▶ _INSTRUCTIONS TO FOLLOW_:
Your task is to repeat all of the data exactly while excluding the pictures.

▶ _DATA BELOW_:
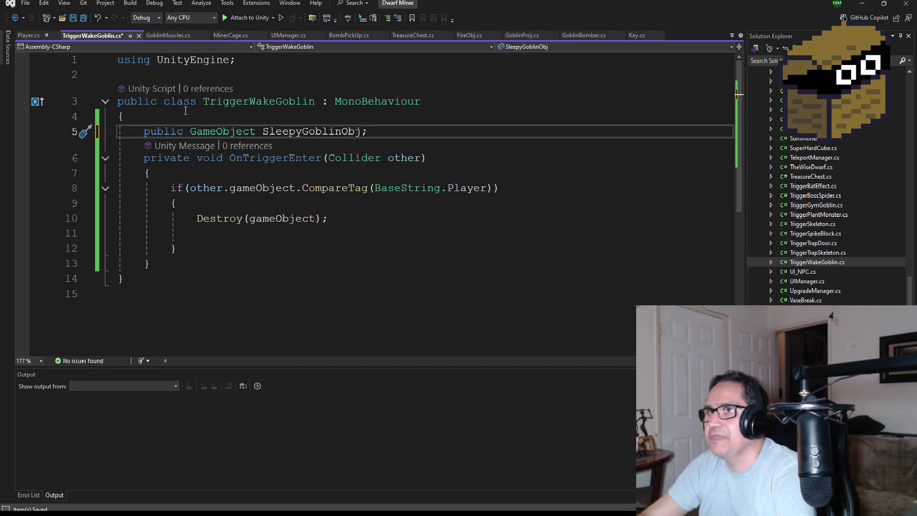
{"action": "left_click", "coordinate": [83, 18]}
{"action": "left_click", "coordinate": [286, 234]}
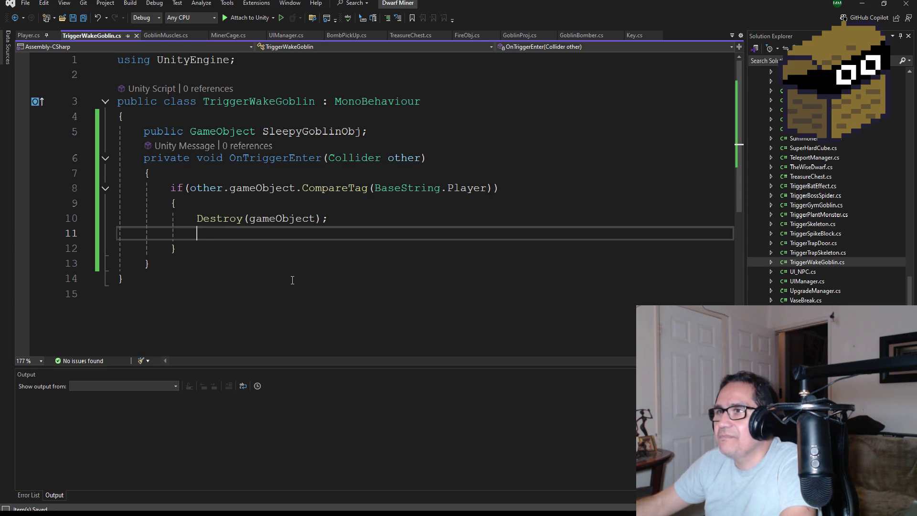
Erase the mistyped text on line 11 of TriggerWakeGoblin.
{"action": "type", "text": "Int"}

▶ _YOUR RESPONSE_:
{"action": "left_click", "coordinate": [83, 18]}
{"action": "left_click", "coordinate": [286, 234]}
Erase the mistyped text on line 11 of TriggerWakeGoblin.
{"action": "type", "text": "Int"}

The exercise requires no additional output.